There’s a bigger picture here, too. The valuations floating around for SpaceX have ballooned to astronomical numbers—some analysts argue north of $150 billion. Tusk warned that such lofty estimates leave little room for error. “If you’re paying a $100 billion price tag for a company that still has a lot of engineering risk, you’re basically buying a lottery ticket,” he explained.

Liquidity, another critical factor, is practically non‑existent for most would‑be shareholders. Even if you managed to get a slice on the secondary market, finding a buyer later could be a nightmare. “It’s not like buying Apple stock where you can sell it the next day if you need cash,” Tusk remarked.

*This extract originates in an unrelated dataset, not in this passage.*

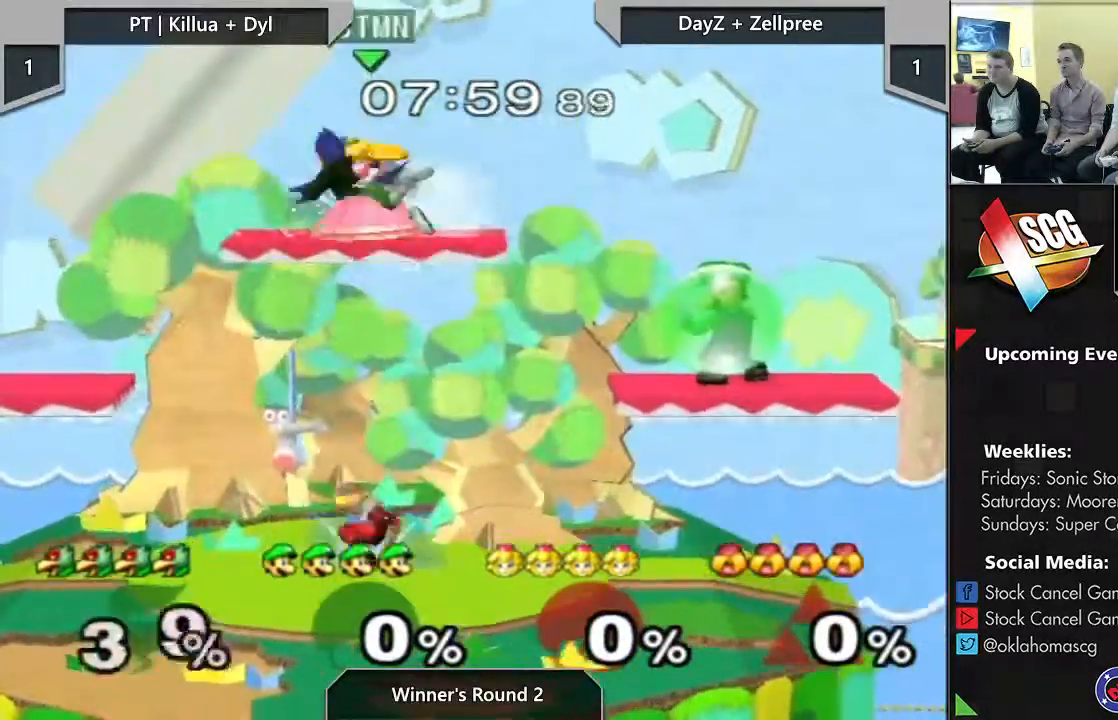
{"buttons": ["Y"], "left_stick": "up", "right_stick": "center", "events": [[33, "left_stick", "up"], [267, "Y", "up"], [467, "Y", "down"]]}
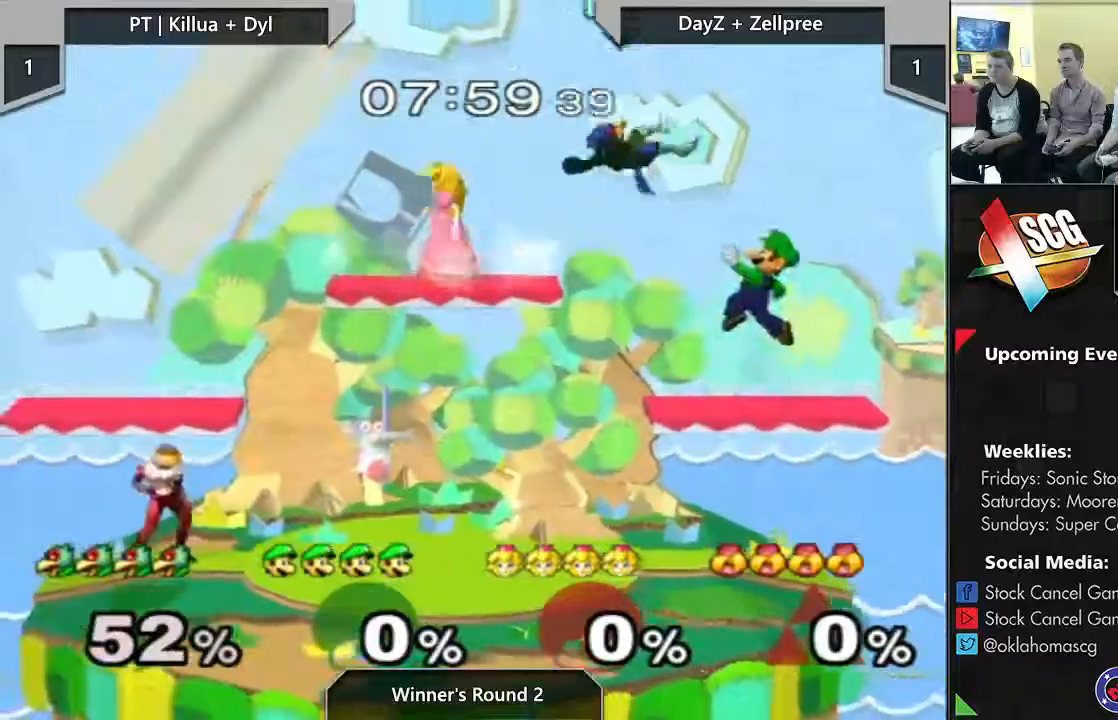
{"buttons": ["Y"], "left_stick": "up", "right_stick": "center", "events": [[17, "left_stick", "up-left"], [133, "left_stick", "up"]]}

And let’s not forget the regulatory environment. SpaceX operates in a heavily regulated aerospace sector, and any misstep—be it a launch failure or a regulatory snag—could instantly knock the valuation down a few notches.

Bradley Tusk isn’t trying to be a buzzkill; he’s simply pointing out the difference between owning a piece of a thriving public company and getting a vague, overpriced ticket to a private venture still in its teenage years. He advises investors to keep a healthy dose of skepticism, focus on companies with transparent financials, and avoid the siren song of hype.

So, if you’re still tempted to throw money at SpaceX’s private shares, perhaps take a step back, read the fine print, and ask yourself: am I buying a rocket or a gamble? The answer, according to Tusk, leans heavily toward the latter—at least for now.